What is being asked
Copy every one of the following items word for word, keeping each line and its order unchanged.

Supplied records

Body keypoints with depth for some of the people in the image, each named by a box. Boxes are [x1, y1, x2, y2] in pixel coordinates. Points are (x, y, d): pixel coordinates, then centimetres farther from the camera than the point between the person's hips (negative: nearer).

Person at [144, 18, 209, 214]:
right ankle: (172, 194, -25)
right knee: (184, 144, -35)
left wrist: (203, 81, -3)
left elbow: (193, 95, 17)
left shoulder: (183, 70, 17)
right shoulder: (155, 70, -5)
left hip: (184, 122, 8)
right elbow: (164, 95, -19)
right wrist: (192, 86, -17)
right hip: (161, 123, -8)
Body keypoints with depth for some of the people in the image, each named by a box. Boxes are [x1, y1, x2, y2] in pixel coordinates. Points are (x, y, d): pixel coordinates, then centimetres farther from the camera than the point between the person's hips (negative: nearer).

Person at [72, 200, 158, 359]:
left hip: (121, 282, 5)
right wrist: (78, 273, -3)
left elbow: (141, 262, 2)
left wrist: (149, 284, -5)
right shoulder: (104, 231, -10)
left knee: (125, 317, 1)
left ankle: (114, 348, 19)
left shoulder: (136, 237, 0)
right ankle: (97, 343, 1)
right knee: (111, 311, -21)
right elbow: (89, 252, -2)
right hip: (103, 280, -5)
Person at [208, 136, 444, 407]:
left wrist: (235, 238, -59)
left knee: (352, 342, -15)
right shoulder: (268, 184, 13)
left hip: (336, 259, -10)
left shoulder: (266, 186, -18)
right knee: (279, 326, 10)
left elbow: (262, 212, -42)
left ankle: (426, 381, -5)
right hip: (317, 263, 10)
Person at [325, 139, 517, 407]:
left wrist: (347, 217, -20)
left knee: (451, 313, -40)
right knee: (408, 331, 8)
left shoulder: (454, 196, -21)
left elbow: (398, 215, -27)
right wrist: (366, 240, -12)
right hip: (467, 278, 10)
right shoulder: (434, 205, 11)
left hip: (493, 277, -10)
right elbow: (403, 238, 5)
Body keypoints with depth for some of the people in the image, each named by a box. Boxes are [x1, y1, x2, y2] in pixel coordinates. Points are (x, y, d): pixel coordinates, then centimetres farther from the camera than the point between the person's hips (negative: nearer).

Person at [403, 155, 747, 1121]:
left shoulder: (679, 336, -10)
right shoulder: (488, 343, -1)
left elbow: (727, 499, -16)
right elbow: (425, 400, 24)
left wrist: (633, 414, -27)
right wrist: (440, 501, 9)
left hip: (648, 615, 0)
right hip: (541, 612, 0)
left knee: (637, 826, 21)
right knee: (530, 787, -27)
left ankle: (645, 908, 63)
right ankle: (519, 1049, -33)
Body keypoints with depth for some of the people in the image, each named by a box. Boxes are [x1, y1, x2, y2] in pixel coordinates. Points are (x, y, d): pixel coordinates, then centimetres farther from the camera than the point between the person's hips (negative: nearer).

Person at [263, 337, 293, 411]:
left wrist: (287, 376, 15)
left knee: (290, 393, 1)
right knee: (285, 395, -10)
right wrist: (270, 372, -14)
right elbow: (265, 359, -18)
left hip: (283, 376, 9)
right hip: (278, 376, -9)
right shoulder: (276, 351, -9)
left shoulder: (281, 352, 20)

Written reply
Body keypoints with depth for some of the people in the image, each named by a box. Boxes are [x1, y1, x2, y2] in pixel coordinates. Points are (x, y, d): pixel coordinates, then centimetres farther from the camera than the point between the person's hips (negative: nearer).

Person at [144, 18, 209, 214]:
right ankle: (172, 194, -25)
right knee: (184, 144, -35)
left wrist: (203, 81, -3)
left elbow: (193, 95, 17)
left shoulder: (183, 70, 17)
right shoulder: (155, 70, -5)
left hip: (184, 122, 8)
right elbow: (164, 95, -19)
right wrist: (192, 86, -17)
right hip: (161, 123, -8)
Body keypoints with depth for some of the people in the image, each named by a box. Boxes are [x1, y1, x2, y2] in pixel coordinates. Points are (x, y, d): pixel coordinates, then centimetres farther from the camera than the point between the person's hips (negative: nearer).

Person at [72, 200, 158, 359]:
left hip: (121, 282, 5)
right wrist: (78, 273, -3)
left elbow: (141, 262, 2)
left wrist: (149, 284, -5)
right shoulder: (104, 231, -10)
left knee: (125, 317, 1)
left ankle: (114, 348, 19)
left shoulder: (136, 237, 0)
right ankle: (97, 343, 1)
right knee: (111, 311, -21)
right elbow: (89, 252, -2)
right hip: (103, 280, -5)
Person at [208, 136, 444, 407]:
left wrist: (235, 238, -59)
left knee: (352, 342, -15)
right shoulder: (268, 184, 13)
left hip: (336, 259, -10)
left shoulder: (266, 186, -18)
right knee: (279, 326, 10)
left elbow: (262, 212, -42)
left ankle: (426, 381, -5)
right hip: (317, 263, 10)
Person at [325, 139, 517, 407]:
left wrist: (347, 217, -20)
left knee: (451, 313, -40)
right knee: (408, 331, 8)
left shoulder: (454, 196, -21)
left elbow: (398, 215, -27)
right wrist: (366, 240, -12)
right hip: (467, 278, 10)
right shoulder: (434, 205, 11)
left hip: (493, 277, -10)
right elbow: (403, 238, 5)
Body keypoints with depth for some of the people in the image, each named by a box. Boxes are [x1, y1, x2, y2] in pixel coordinates. Points are (x, y, d): pixel coordinates, then centimetres farther from the camera than the point between the person's hips (negative: nearer).

Person at [403, 155, 747, 1121]:
left shoulder: (679, 336, -10)
right shoulder: (488, 343, -1)
left elbow: (727, 499, -16)
right elbow: (425, 400, 24)
left wrist: (633, 414, -27)
right wrist: (440, 501, 9)
left hip: (648, 615, 0)
right hip: (541, 612, 0)
left knee: (637, 826, 21)
right knee: (530, 787, -27)
left ankle: (645, 908, 63)
right ankle: (519, 1049, -33)
Body keypoints with depth for some of the people in the image, each named by a box. Boxes are [x1, y1, x2, y2] in pixel coordinates. Points are (x, y, d): pixel coordinates, then centimetres farther from the camera than the point between the person's hips (negative: nearer).

Person at [263, 337, 293, 411]:
left wrist: (287, 376, 15)
left knee: (290, 393, 1)
right knee: (285, 395, -10)
right wrist: (270, 372, -14)
right elbow: (265, 359, -18)
left hip: (283, 376, 9)
right hip: (278, 376, -9)
right shoulder: (276, 351, -9)
left shoulder: (281, 352, 20)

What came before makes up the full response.